A revision of local financial laws is opening the doors for a higher level of shareholder engagement, empowering the role of pension funds in South Korea, including the world’s third-largest National Pension Service.
In forthcoming shareholder meetings slated for March, the NPS is likely to hold sway over those listed on what is equivalent to a “focus list” by the California Public Employees’ Retirement System, out of more than 300 portfolio companies trading on the domestic stock market -- in which the NPS holds over 5 percent stake.
When it comes to changing a company’s articles of association to improve corporate governance and urging the amendments in dividend payouts and executive salaries, the institutional investors with at least 5 percent voting rights will no longer be required to disclose their actions within five trading days.

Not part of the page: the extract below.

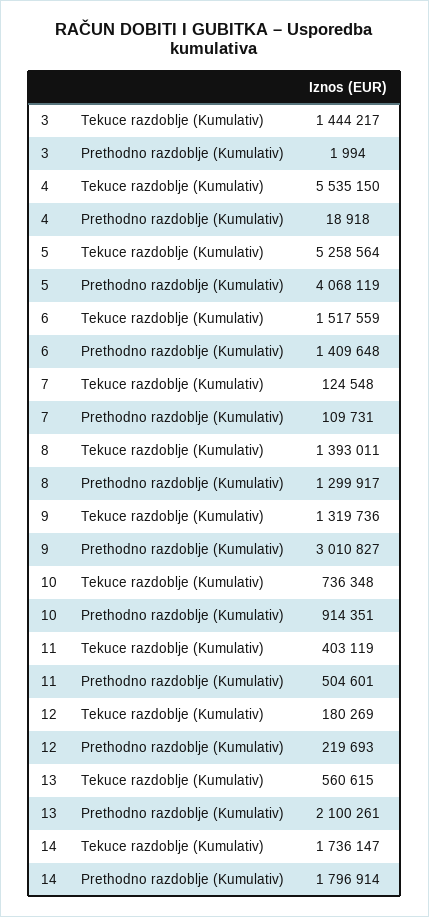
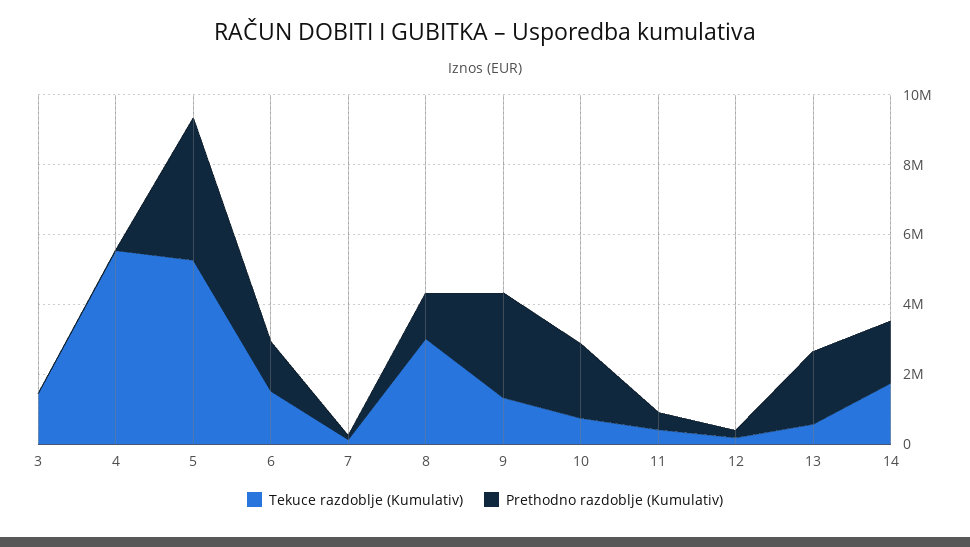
Tekuce razdoblje (Kumulativ), 8: 1393011 -> 3000000
Prethodno razdoblje (Kumulativ), 10: 914351 -> 2000000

Also, such institutional investors will no longer be forced to file disclosures regarding a change in their stock holdings over 1 percentage point, within five trading days.
Instead, such actions can be disclosed the following month, as they are viewed as “not intended to affect business.”
The NPS will also be given leeway when disclosing that it demanded a nomination or dismissal of a company executive, in that its regulatory filing within five trading days can come in an abridged form.
This adds to its capability to file a lawsuit representing other shareholders.
Companies subject to the NPS’ shareholder engagement include Hyosung, Daelim and Samsung Heavy Industries.
The revisions of laws -- the Commercial Act, enforcement decree of the National Pension Act and enforcement decree of the Capital Markets Act -- was approved by the Cabinet on Tuesday and is expected to go into effect starting Feb. 1.
The business circle has expressed deep concerns, saying the revisions will “undermine the independence of corporates.”